Week 6: More Data Augmentation alongside Code Organization
Hi everyone! Welcome back to my senior project blog. It’s amazing that we are already in week 6! This week’s blog will be shorter than usual since there are not too many updates this week. For a broad overview, I spent time working on data augmentation and organizing my existing code. Overall, these steps are part of the tuning of my model. Before I work on an approach for detecting anomalies in patient movement (ex. seizures), I hope to finish refining my patient detection model. Let’s now discuss what I did this week.
Data Augmentation
Since you may be wondering what data augmentation is, I will give a brief intro. Data augmentation is the practice of artificially boosting the size of the training set in machine learning. By performing transforms on existing data, we can create artificial data that the network approaches as being completely separate. For example, if we have an image of a seizure patient, we can create new images from this original image by performing cropping, color changes, resizing, saturation, etc. Why do I need to use data augmentation for my project? Since my training dataset of 30 videos is a bit limited, I am trying to increase the number of training examples through different data augmentation techniques. If you are interested in how data augmentation works on a more technical level, be sure to check out last week’s blog!
Now, let’s discuss how I implemented data augmentation in my seizure patient detection model. Thankfully, the object detection library that I am using, Detectron2, provides an entire ecosystem of tools to use when training different computer vision models. One of these tools, the data loader, enables data augmentation. A data loader is a tool that can help to load a raw dataset into a format that can be understood by the Detectron2 model. It’s important to note that there is both a training and testing data loader. Now you may be wondering – how does this “data loader” provide data augmentation? The reason why a data loader is essential for augmentation is that it specifies which augmentations can be used during training. See the example from my code below:
As you can see in the example, we build our training data loader by specifying the model (a cfg file), a dataset mapper, and a series of augmentations. The dataset mapper takes a COCO dataset and maps in a format suitable for Detectron2. In the example above, the augmentations include random resizing, brightness adjustments, flips, and crops. These augmentations come from the PyTorch ecosystem that Detectron2 was built with. Specifically, the augmentations are built into the transforms part of the Detectron2 library. Now, let’s understand what these data augmentations do and how they impact the model’s performance. For a certain subset of images, the model will apply these data augmentations randomly. However, across all the transforms, there will be a roughly uniform distribution. This means that there will not be a substantially larger number of crops than flips. Since we are aiming to build a patient detection system, the bounding box is very important. Thus, it’s important to understand that when we transform an image, the bounding box also shifts. For example, if we rotate an image, the bounding box would also rotate.
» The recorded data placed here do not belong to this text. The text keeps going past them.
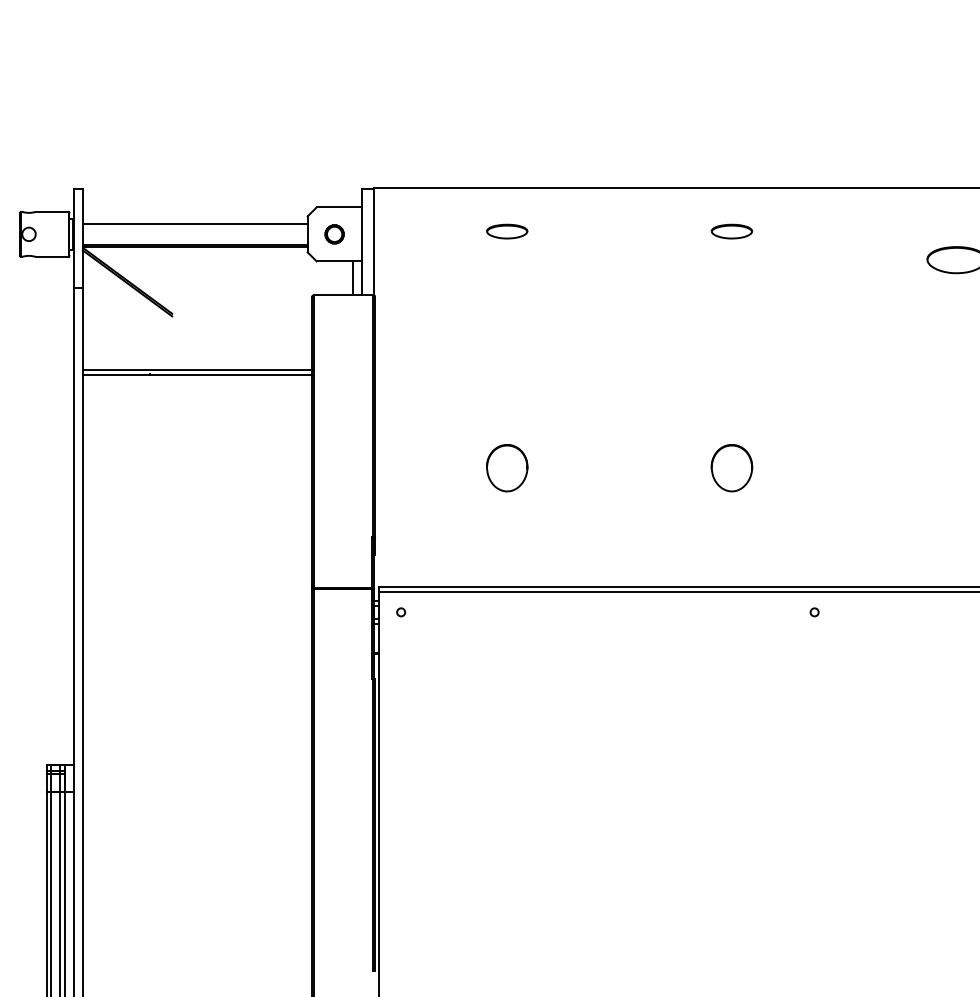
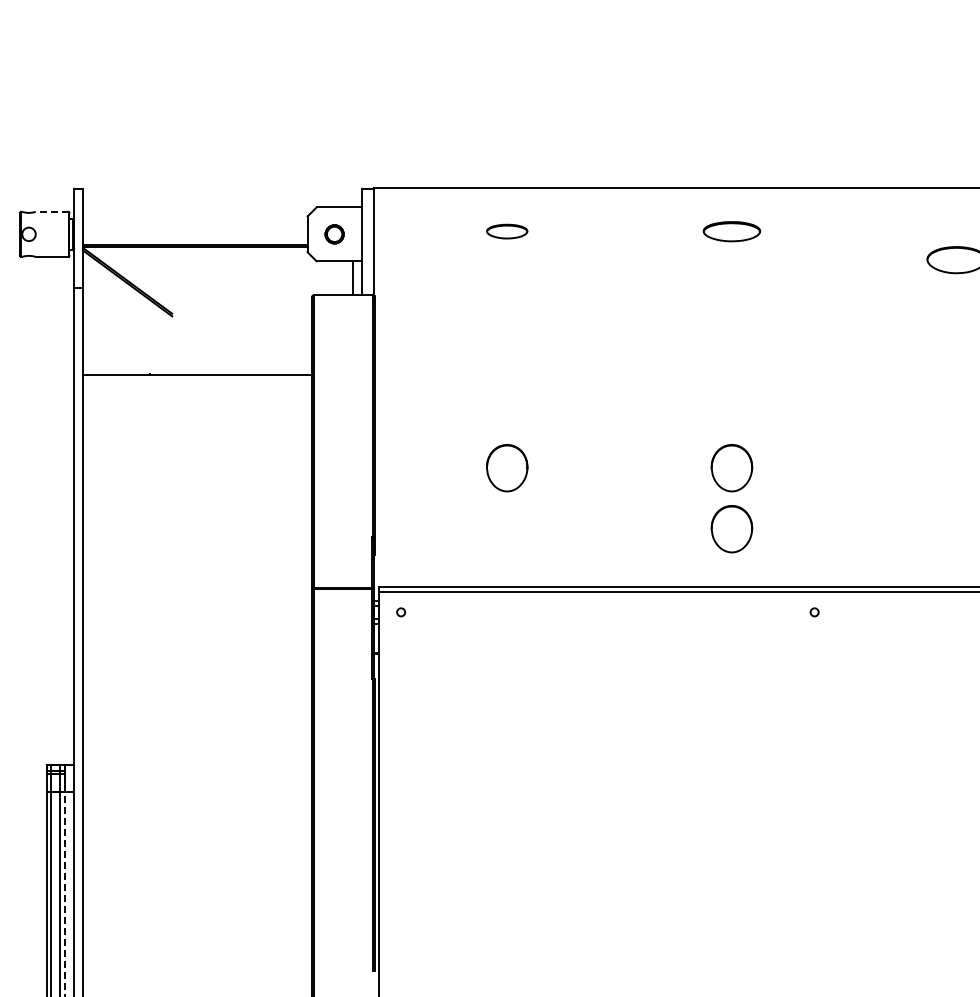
line at (51, 211): solid -> dashed
line at (194, 223): present -> none
part at (731, 231) size: 44x17 px -> 60x22 px
line at (197, 369): present -> none
part at (731, 529): none -> present
line at (64, 893): solid -> dashed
Let’s now discuss how the data augmentation improved the performance of our model. After training the data augmented model for 50,000 iterations, the minimum validation loss was 0.594. This marks a slight improvement from the previous 0.599 validation loss. While this may not seem too useful, this is a neat finding since it shows that even with basic augmentations, we can achieve some level of performance improvements. Through designing custom transforms and stacking more augmentations, we may be able to take our model to the next level. I will work on this over this weekend.
Code Organization
Given that the model pipeline that I am using is becoming quite big, I realized that it is necessary to spend a few days on purely organizing the code! With several different scripts and over three thousand lines of code in total, it’s important to have a structured way of accessing files and storing experiment results. Note that I am using a shared remote computer (via ssh) with GPUs, so clearing cache and optimizing for storage is not immediately concerning.
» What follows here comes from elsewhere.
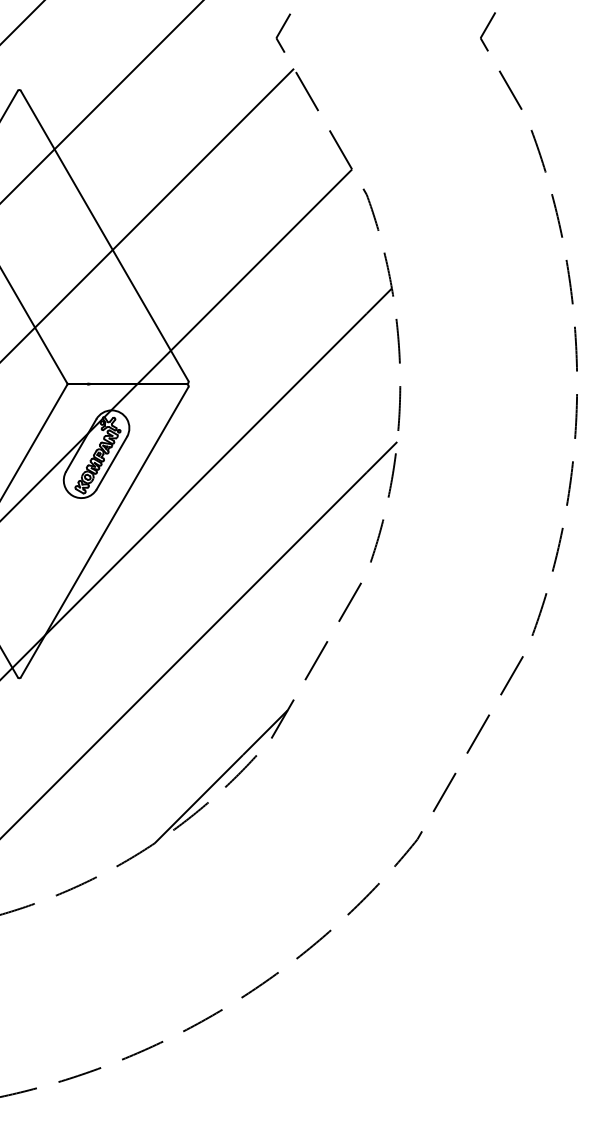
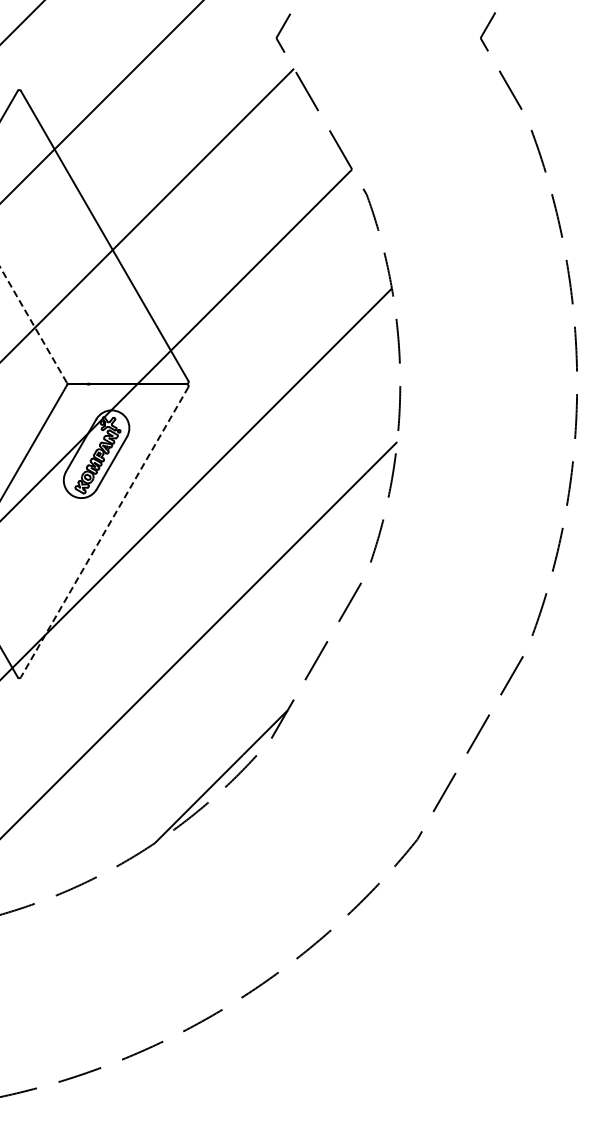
line at (33, 324): solid -> dashed
line at (104, 532): solid -> dashed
To store my code, I used a structure of 3 layers. I first create a top-level folder with the annotated seizure patient video data alongside a “code” folder. This code folder can be broken down into preproc (preprocessing), postproc (postprocessing), and network. Preproc contains several scripts for converting the COCO data into a usable JSON file. Postproc contains scripts for video tracking and storing inference results. Network contains the main set of scripts for training and testing models with Detectron2. I also created a results folder with examples of videos and graphs. I have begun the process of storing these files via a private GitHub repository. This is useful for my project since I can modify code and commit changes instantly! I will aim to share the link to a public repo in next week’s blog.
Beyond the fact that organizing code is useful for navigating through the previous maze of files, it has also taught me a lot about using the command line on Ubuntu machines (with Linux)! I’ve learned about “fish” (an interactive command-line assistant), “tmux” (a library for running multiple files at once), and built-in tools (to check GPU usage and machine settings). It’s really cool since knowing these neat tools will serve me well in the future for my other projects.
Conclusions and Next Steps:
In this week’s shorter blog, we went over data augmentation techniques for my project as well as code organization. While these two topics may not seem incredibly useful in the short run, they will set up our pipeline for success in the long run! Next week, I will add in custom data augmentations (transforms), collect metrics like Average Precision, and continue tuning my model as I hope to begin wrapping up patient detection. I will also have some cool graphs to show. Thanks for sticking through the blog!